[rescue] SSH functionality ::WAS::::::::Re: Sun V240
Mouse
mouse at Rodents-Montreal.ORG
Wed Nov 1 20:05:57 CDT 2017
>> Running ssh on a non-standard port is the easiest way to cut out 99%
>> of the logfile noise from bots and scanners. [...]
> It's the easiest, but the least fun.
Agreed. :-)
>> Finally, on the more complex end, you could implement a simple
>> authorization scheme that manipulates firewall rules on the fly. In
>> one case, a webserver was running on the same machine already so I
>> wrote a simple CGI script [...]
> That's a pretty elegant solution, to be honest.
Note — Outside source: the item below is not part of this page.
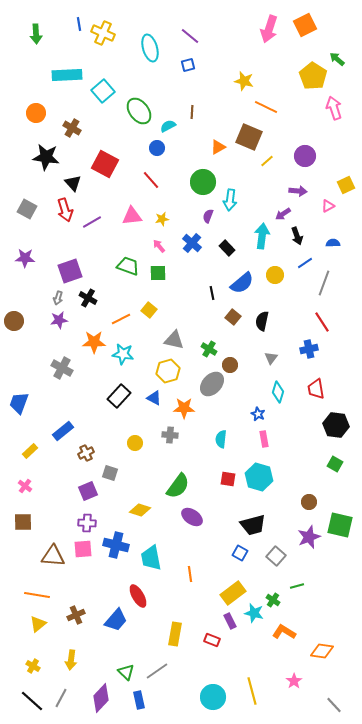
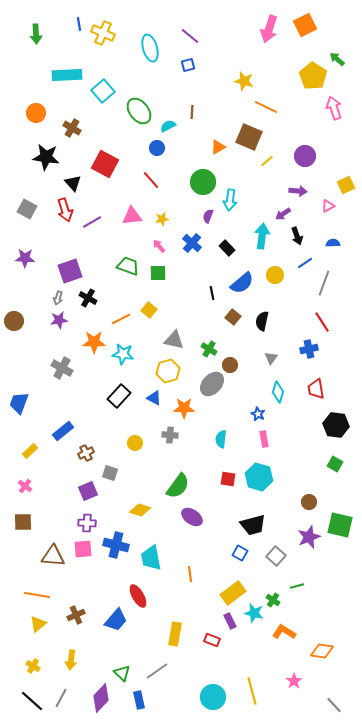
green triangle at (126, 672): moved 4 px left, 1 px down
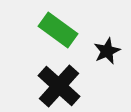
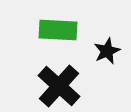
green rectangle: rotated 33 degrees counterclockwise
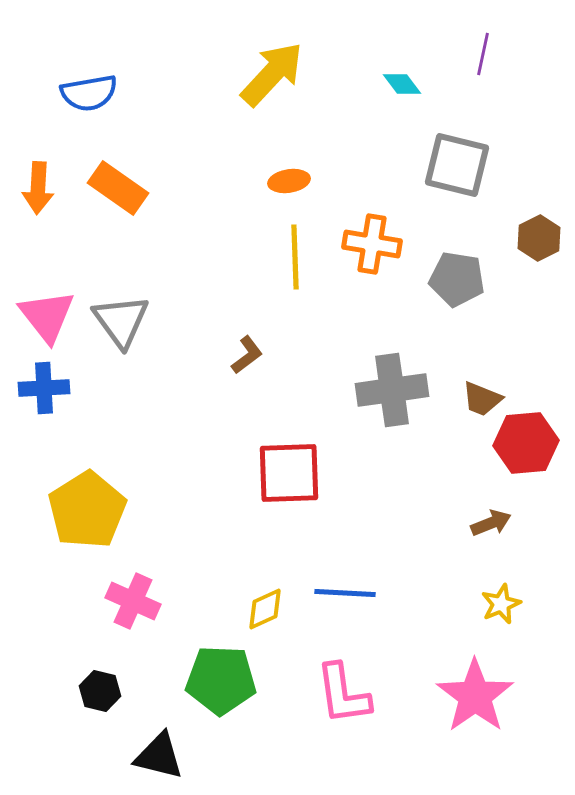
Well, I'd hesitate to call anything depending on a webserver "elegant",
but otherwise, yeah.
In my case, I have my ssh daemon watching for a particular detail of
the protocol; client connections not configured to present that bit of
magic (a) get stuck in an environment in which there are no host keys
at all and thus kex can never succeed, so they never even get a chance
to try to authenticate, and (b) get blacklisted by IP at my border
router for 24 hours. (The latter meaning they don't get to rattle any
of my other doorknobs.) There are a few other doorknob-rattling
behaviours that will also get an IP blacklisted - and sending me
anything at all while blacklisted restarts the 24h timer. (For those
interested in such trivia, the blacklist is cruising at about 2500 IPs
these days. Historically, it's spiked as high as about 6500, back on
2016-11-07, though I think the details of my defenses were different
then so I'm not sure how comparable the numbers are.)
I'm being deliberately vague about the magic detail; not that my
security depends on it - even clients that do pass that test still need
to authenticate, and my servers are configured to never support
password authentication - but it greatly reduces the noise in my logs.